Rendered images with source text

※

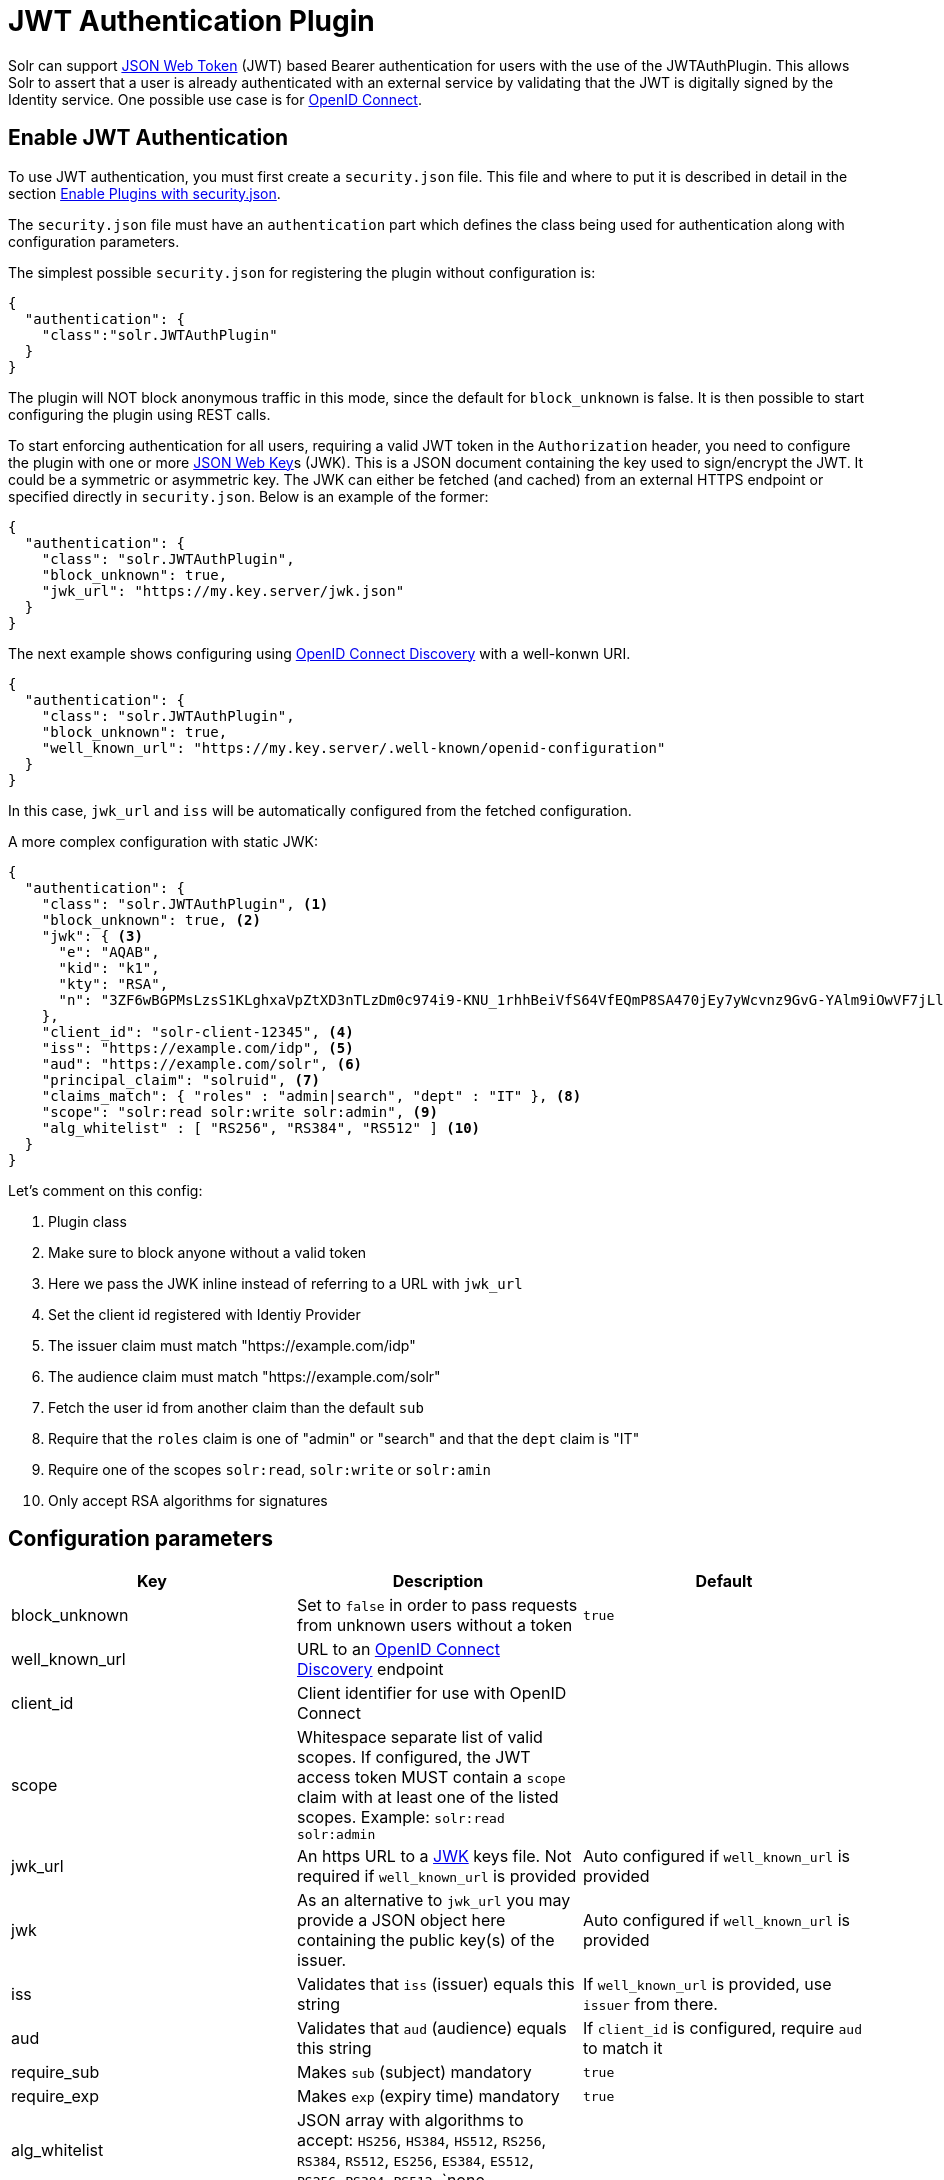 = JWT Authentication Plugin
// Licensed to the Apache Software Foundation (ASF) under one
// or more contributor license agreements.  See the NOTICE file
// distributed with this work for additional information
// regarding copyright ownership.  The ASF licenses this file
// to you under the Apache License, Version 2.0 (the
// "License"); you may not use this file except in compliance
// with the License.  You may obtain a copy of the License at
//
//   http://www.apache.org/licenses/LICENSE-2.0
//
// Unless required by applicable law or agreed to in writing,
// software distributed under the License is distributed on an
// "AS IS" BASIS, WITHOUT WARRANTIES OR CONDITIONS OF ANY
// KIND, either express or implied.  See the License for the
// specific language governing permissions and limitations
// under the License.

Solr can support https://en.wikipedia.org/wiki/JSON_Web_Token[JSON Web Token] (JWT) based Bearer authentication for users with the use of the JWTAuthPlugin. This allows Solr to assert that a user is already authenticated with an external service by validating that the JWT  is digitally signed by the Identity service. One possible use case is for https://en.wikipedia.org/wiki/OpenID_Connect[OpenID Connect].

== Enable JWT Authentication

To use JWT authentication, you must first create a `security.json` file. This file and where to put it is described in detail in the section <<authentication-and-authorization-plugins.adoc#enable-plugins-with-security-json,Enable Plugins with security.json>>.

The `security.json` file must have an `authentication` part which defines the class being used for authentication along with configuration parameters.

The simplest possible `security.json` for registering the plugin without configuration is:

[source,json]
----
{
  "authentication": {
    "class":"solr.JWTAuthPlugin"
  }
}
----

The plugin will NOT block anonymous traffic in this mode, since the default for `block_unknown` is false. It is then possible to start configuring the plugin using REST calls.

To start enforcing authentication for all users, requiring a valid JWT token in the `Authorization` header, you need to configure the plugin with one or more https://tools.ietf.org/html/rfc7517[JSON Web Key]s (JWK). This is a JSON document containing the key used to sign/encrypt the JWT. It could be a symmetric or asymmetric key. The JWK can either be fetched (and cached) from an external HTTPS endpoint or specified directly in `security.json`. Below is an example of the former:

[source,json]
----
{
  "authentication": {
    "class": "solr.JWTAuthPlugin",
    "block_unknown": true,
    "jwk_url": "https://my.key.server/jwk.json"
  }
}
----

The next example shows configuring using https://openid.net/specs/openid-connect-discovery-1_0.html[OpenID Connect Discovery] with a well-konwn URI. 

[source,json]
----
{
  "authentication": {
    "class": "solr.JWTAuthPlugin",
    "block_unknown": true,
    "well_known_url": "https://my.key.server/.well-known/openid-configuration"
  }
}
---- 

In this case, `jwk_url` and `iss` will be automatically configured from the fetched configuration.

A more complex configuration with static JWK:

[source,json]
----
{
  "authentication": {
    "class": "solr.JWTAuthPlugin", <1>
    "block_unknown": true, <2>
    "jwk": { <3>
      "e": "AQAB",
      "kid": "k1",
      "kty": "RSA",
      "n": "3ZF6wBGPMsLzsS1KLghxaVpZtXD3nTLzDm0c974i9-KNU_1rhhBeiVfS64VfEQmP8SA470jEy7yWcvnz9GvG-YAlm9iOwVF7jLl2awdws0ocFjdSPT3SjPQKzOeMO7G9XqNTkrvoFCn1YAi26fbhhcqkwZDoeTcHQdRN32frzccuPhZrwImApIedroKLlKWv2IvPDnz2Bpe2WWVc2HdoWYqEVD3p_BEy8f-RTSHK3_8kDDF9yAwI9jx7CK1_C-eYxXltm-6rpS5NGyFm0UNTZMxVU28Tl7LX8Vb6CikyCQ9YRCtk_CvpKWmEuKEp9I28KHQNmGkDYT90nt3vjbCXxw"
    },
    "client_id": "solr-client-12345", <4>
    "iss": "https://example.com/idp", <5>
    "aud": "https://example.com/solr", <6>
    "principal_claim": "solruid", <7>
    "claims_match": { "roles" : "admin|search", "dept" : "IT" }, <8>
    "scope": "solr:read solr:write solr:admin", <9>
    "alg_whitelist" : [ "RS256", "RS384", "RS512" ] <10>
  }
}
----

Let's comment on this config:

<1> Plugin class
<2> Make sure to block anyone without a valid token
<3> Here we pass the JWK inline instead of referring to a URL with `jwk_url`
<4> Set the client id registered with Identiy Provider
<5> The issuer claim must match "https://example.com/idp"
<6> The audience claim must match "https://example.com/solr"
<7> Fetch the user id from another claim than the default `sub`
<8> Require that the `roles` claim is one of "admin" or "search" and that the `dept` claim is "IT"
<9> Require one of the scopes `solr:read`, `solr:write` or `solr:amin`
<10> Only accept RSA algorithms for signatures

== Configuration parameters

[%header,format=csv,separator=;]
|===
Key              ; Description                                             ; Default
block_unknown    ; Set to `false` in order to pass requests from unknown users without a token  ; `true`
well_known_url   ; URL to an https://openid.net/specs/openid-connect-discovery-1_0.html[OpenID Connect Discovery] endpoint ; 
client_id        ; Client identifier for use with OpenID Connect           ;
scope            ; Whitespace separate list of valid scopes. If configured, the JWT access token MUST contain a `scope` claim with at least one of the listed scopes. Example: `solr:read solr:admin` ;
jwk_url          ; An https URL to a https://tools.ietf.org/html/rfc7517[JWK] keys file. Not required if `well_known_url` is provided ; Auto configured if `well_known_url` is provided
jwk              ; As an alternative to `jwk_url` you may provide a JSON object here containing the public key(s) of the issuer.  ; Auto configured if `well_known_url` is provided
iss              ; Validates that `iss` (issuer) equals this string        ; If `well_known_url` is provided, use `issuer` from there.
aud              ; Validates that `aud` (audience) equals this string      ; If `client_id` is configured, require `aud` to match it
require_sub      ; Makes `sub` (subject) mandatory                         ; `true`
require_exp      ; Makes `exp` (expiry time) mandatory                     ; `true`
alg_whitelist    ; JSON array with algorithms to accept: `HS256`, `HS384`, `HS512`, `RS256`, `RS384`, `RS512`, `ES256`, `ES384`, `ES512`, `PS256`, `PS384`, `PS512`, `none  ; 
jwk_cache_dur    ; Duration of JWK cache in seconds                        ; `3600` (1 hour)
principal_claim  ; What claim id to pull principal from                    ; `sub`
claims_match     ; JSON object of claims (key) that must match a regular expression (value). Example: `{ "roles" : "A|B" }` will require the `roles` claim to be either "A" or "B". ; (none)
|===


== Editing Authentication Plugin Configuration

**TODO: This plugin currently does not support edit API.**

=== Using JWT Auth with SolrJ

To use JWT Auth with SolrJ you must configure a `SolrHttpClientBuilder` that sets the `Authorization: Bearer` header. How to obtain a valid JWT token is up to the client application to choose.

**TODO: Describe this **

=== Using the Solr Control Script with Basic Auth

The control scripts (`bin/solr`) do not currently support JWT Auth.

※

● **WHAT THE TASK REQUIRES**
Your reply should restate the data above word for word and contain no pictures.

● **TASK OUTPUT**
 = JWT Authentication Plugin
// Licensed to the Apache Software Foundation (ASF) under one
// or more contributor license agreements.  See the NOTICE file
// distributed with this work for additional information
// regarding copyright ownership.  The ASF licenses this file
// to you under the Apache License, Version 2.0 (the
// "License"); you may not use this file except in compliance
// with the License.  You may obtain a copy of the License at
//
//   http://www.apache.org/licenses/LICENSE-2.0
//
// Unless required by applicable law or agreed to in writing,
// software distributed under the License is distributed on an
// "AS IS" BASIS, WITHOUT WARRANTIES OR CONDITIONS OF ANY
// KIND, either express or implied.  See the License for the
// specific language governing permissions and limitations
// under the License.

Solr can support https://en.wikipedia.org/wiki/JSON_Web_Token[JSON Web Token] (JWT) based Bearer authentication for users with the use of the JWTAuthPlugin. This allows Solr to assert that a user is already authenticated with an external service by validating that the JWT  is digitally signed by the Identity service. One possible use case is for https://en.wikipedia.org/wiki/OpenID_Connect[OpenID Connect].

== Enable JWT Authentication

To use JWT authentication, you must first create a `security.json` file. This file and where to put it is described in detail in the section <<authentication-and-authorization-plugins.adoc#enable-plugins-with-security-json,Enable Plugins with security.json>>.

The `security.json` file must have an `authentication` part which defines the class being used for authentication along with configuration parameters.

The simplest possible `security.json` for registering the plugin without configuration is:

[source,json]
----
{
  "authentication": {
    "class":"solr.JWTAuthPlugin"
  }
}
----

The plugin will NOT block anonymous traffic in this mode, since the default for `block_unknown` is false. It is then possible to start configuring the plugin using REST calls.

To start enforcing authentication for all users, requiring a valid JWT token in the `Authorization` header, you need to configure the plugin with one or more https://tools.ietf.org/html/rfc7517[JSON Web Key]s (JWK). This is a JSON document containing the key used to sign/encrypt the JWT. It could be a symmetric or asymmetric key. The JWK can either be fetched (and cached) from an external HTTPS endpoint or specified directly in `security.json`. Below is an example of the former:

[source,json]
----
{
  "authentication": {
    "class": "solr.JWTAuthPlugin",
    "block_unknown": true,
    "jwk_url": "https://my.key.server/jwk.json"
  }
}
----

The next example shows configuring using https://openid.net/specs/openid-connect-discovery-1_0.html[OpenID Connect Discovery] with a well-konwn URI. 

[source,json]
----
{
  "authentication": {
    "class": "solr.JWTAuthPlugin",
    "block_unknown": true,
    "well_known_url": "https://my.key.server/.well-known/openid-configuration"
  }
}
---- 

In this case, `jwk_url` and `iss` will be automatically configured from the fetched configuration.

A more complex configuration with static JWK:

[source,json]
----
{
  "authentication": {
    "class": "solr.JWTAuthPlugin", <1>
    "block_unknown": true, <2>
    "jwk": { <3>
      "e": "AQAB",
      "kid": "k1",
      "kty": "RSA",
      "n": "3ZF6wBGPMsLzsS1KLghxaVpZtXD3nTLzDm0c974i9-KNU_1rhhBeiVfS64VfEQmP8SA470jEy7yWcvnz9GvG-YAlm9iOwVF7jLl2awdws0ocFjdSPT3SjPQKzOeMO7G9XqNTkrvoFCn1YAi26fbhhcqkwZDoeTcHQdRN32frzccuPhZrwImApIedroKLlKWv2IvPDnz2Bpe2WWVc2HdoWYqEVD3p_BEy8f-RTSHK3_8kDDF9yAwI9jx7CK1_C-eYxXltm-6rpS5NGyFm0UNTZMxVU28Tl7LX8Vb6CikyCQ9YRCtk_CvpKWmEuKEp9I28KHQNmGkDYT90nt3vjbCXxw"
    },
    "client_id": "solr-client-12345", <4>
    "iss": "https://example.com/idp", <5>
    "aud": "https://example.com/solr", <6>
    "principal_claim": "solruid", <7>
    "claims_match": { "roles" : "admin|search", "dept" : "IT" }, <8>
    "scope": "solr:read solr:write solr:admin", <9>
    "alg_whitelist" : [ "RS256", "RS384", "RS512" ] <10>
  }
}
----

Let's comment on this config:

<1> Plugin class
<2> Make sure to block anyone without a valid token
<3> Here we pass the JWK inline instead of referring to a URL with `jwk_url`
<4> Set the client id registered with Identiy Provider
<5> The issuer claim must match "https://example.com/idp"
<6> The audience claim must match "https://example.com/solr"
<7> Fetch the user id from another claim than the default `sub`
<8> Require that the `roles` claim is one of "admin" or "search" and that the `dept` claim is "IT"
<9> Require one of the scopes `solr:read`, `solr:write` or `solr:amin`
<10> Only accept RSA algorithms for signatures

== Configuration parameters

[%header,format=csv,separator=;]
|===
Key              ; Description                                             ; Default
block_unknown    ; Set to `false` in order to pass requests from unknown users without a token  ; `true`
well_known_url   ; URL to an https://openid.net/specs/openid-connect-discovery-1_0.html[OpenID Connect Discovery] endpoint ; 
client_id        ; Client identifier for use with OpenID Connect           ;
scope            ; Whitespace separate list of valid scopes. If configured, the JWT access token MUST contain a `scope` claim with at least one of the listed scopes. Example: `solr:read solr:admin` ;
jwk_url          ; An https URL to a https://tools.ietf.org/html/rfc7517[JWK] keys file. Not required if `well_known_url` is provided ; Auto configured if `well_known_url` is provided
jwk              ; As an alternative to `jwk_url` you may provide a JSON object here containing the public key(s) of the issuer.  ; Auto configured if `well_known_url` is provided
iss              ; Validates that `iss` (issuer) equals this string        ; If `well_known_url` is provided, use `issuer` from there.
aud              ; Validates that `aud` (audience) equals this string      ; If `client_id` is configured, require `aud` to match it
require_sub      ; Makes `sub` (subject) mandatory                         ; `true`
require_exp      ; Makes `exp` (expiry time) mandatory                     ; `true`
alg_whitelist    ; JSON array with algorithms to accept: `HS256`, `HS384`, `HS512`, `RS256`, `RS384`, `RS512`, `ES256`, `ES384`, `ES512`, `PS256`, `PS384`, `PS512`, `none  ; 
jwk_cache_dur    ; Duration of JWK cache in seconds                        ; `3600` (1 hour)
principal_claim  ; What claim id to pull principal from                    ; `sub`
claims_match     ; JSON object of claims (key) that must match a regular expression (value). Example: `{ "roles" : "A|B" }` will require the `roles` claim to be either "A" or "B". ; (none)
|===


== Editing Authentication Plugin Configuration

**TODO: This plugin currently does not support edit API.**

=== Using JWT Auth with SolrJ

To use JWT Auth with SolrJ you must configure a `SolrHttpClientBuilder` that sets the `Authorization: Bearer` header. How to obtain a valid JWT token is up to the client application to choose.

**TODO: Describe this **

=== Using the Solr Control Script with Basic Auth

The control scripts (`bin/solr`) do not currently support JWT Auth.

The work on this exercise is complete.